You can also choose the output directory explicitly:
[output]
dir = "runs/baseline"Vauban has built-in experiment lineage tracking through an optional [meta] section. This metadata does not change pipeline execution. It exists so you can organize runs as a tech tree.
Minimal example:
[meta]
id = "cut-alpha-1"
title = "Baseline cut, alpha 1.0"
status = "baseline"
parents = ["measure-v1"]
tags = ["cut", "baseline"]
date = 2026-03-02
notes = "First stable reference run."Verified status values are:
archived, baseline, dead_end, promising, superseded, wip
If [meta].id is omitted, Vauban uses the TOML filename stem.
Render the tree from a directory of TOML configs:
vauban tree experiments/
vauban tree experiments/ --format mermaid
vauban tree experiments/ --status promising
vauban tree experiments/ --tag gcgEach run also appends an experiment_log.jsonl file inside the configured output directory with the resolved config path, pipeline mode, report files, metrics, and selected [meta] fields.
vauban <config.toml> loads one TOML file and decides what to do from the sections you include.
The default path is:
- measure
- cut
- export
You extend that run by adding more sections. Common examples:
[eval]adds post-cut evaluation reports.[surface]adds before/after refusal-surface mapping.[detect]adds hardening detection during measurement.- some sections switch Vauban into dedicated mode-specific runs instead of the default pipeline.

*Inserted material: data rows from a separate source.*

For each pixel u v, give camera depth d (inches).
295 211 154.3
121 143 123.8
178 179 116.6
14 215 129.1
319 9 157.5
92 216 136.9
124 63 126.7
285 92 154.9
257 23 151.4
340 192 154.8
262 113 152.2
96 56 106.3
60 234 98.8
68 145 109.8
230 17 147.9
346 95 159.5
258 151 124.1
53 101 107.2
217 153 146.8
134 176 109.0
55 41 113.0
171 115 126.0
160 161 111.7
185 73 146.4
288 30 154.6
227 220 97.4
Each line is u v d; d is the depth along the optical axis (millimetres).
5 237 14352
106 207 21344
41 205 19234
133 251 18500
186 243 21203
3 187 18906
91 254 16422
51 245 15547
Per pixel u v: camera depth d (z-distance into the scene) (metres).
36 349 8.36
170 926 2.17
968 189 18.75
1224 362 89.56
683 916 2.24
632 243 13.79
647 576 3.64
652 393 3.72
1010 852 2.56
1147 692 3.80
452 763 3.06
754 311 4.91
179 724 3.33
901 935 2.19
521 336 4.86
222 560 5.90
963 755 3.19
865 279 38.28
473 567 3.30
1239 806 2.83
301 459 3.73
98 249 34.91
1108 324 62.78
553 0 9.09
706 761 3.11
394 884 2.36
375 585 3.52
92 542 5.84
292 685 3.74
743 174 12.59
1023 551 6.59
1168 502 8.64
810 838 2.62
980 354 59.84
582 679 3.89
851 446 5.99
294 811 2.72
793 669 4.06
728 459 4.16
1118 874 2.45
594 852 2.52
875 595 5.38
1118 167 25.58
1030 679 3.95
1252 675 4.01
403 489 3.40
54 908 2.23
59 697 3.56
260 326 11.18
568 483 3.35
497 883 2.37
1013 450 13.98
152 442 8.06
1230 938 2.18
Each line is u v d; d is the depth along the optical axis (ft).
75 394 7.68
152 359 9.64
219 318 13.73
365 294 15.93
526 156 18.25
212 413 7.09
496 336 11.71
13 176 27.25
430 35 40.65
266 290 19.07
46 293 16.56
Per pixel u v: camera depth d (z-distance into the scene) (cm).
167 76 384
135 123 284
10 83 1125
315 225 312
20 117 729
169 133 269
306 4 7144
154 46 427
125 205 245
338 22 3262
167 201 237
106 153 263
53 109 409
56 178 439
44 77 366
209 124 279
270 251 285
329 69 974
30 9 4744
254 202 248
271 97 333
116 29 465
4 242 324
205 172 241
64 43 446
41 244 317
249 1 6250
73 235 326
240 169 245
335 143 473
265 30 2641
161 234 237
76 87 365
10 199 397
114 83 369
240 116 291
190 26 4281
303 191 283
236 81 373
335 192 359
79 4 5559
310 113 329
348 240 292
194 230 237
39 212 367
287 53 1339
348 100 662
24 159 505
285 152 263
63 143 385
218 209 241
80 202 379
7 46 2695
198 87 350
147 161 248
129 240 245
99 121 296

Mode precedence is not trivial and changes with the code, so rely on the generated manual instead of memorizing it:
vauban man modesFor field-level reference, use:
vauban man model
vauban man data
vauban man measure
vauban man cut
vauban man eval
vauban man surface
vauban man outputInspect the manual:
vauban man
vauban man quickstart
vauban man commands
vauban man formats
vauban man output
vauban tree --helpScaffold configs:
vauban init --help
vauban init --mode default --output run.toml
vauban init --mode probe --output probe.tomlValidate config and prompt files without loading model weights:
vauban --validate run.tomlExport the current JSON Schema for editor tooling:
vauban schema
vauban schema --output vauban.schema.jsonCompare two run directories:
vauban diff run_a run_b
vauban diff --format markdown run_a run_b
vauban diff --threshold 0.05 run_a run_bvauban diff --threshold ... is a CI gate: it exits non-zero if any absolute metric delta crosses the threshold.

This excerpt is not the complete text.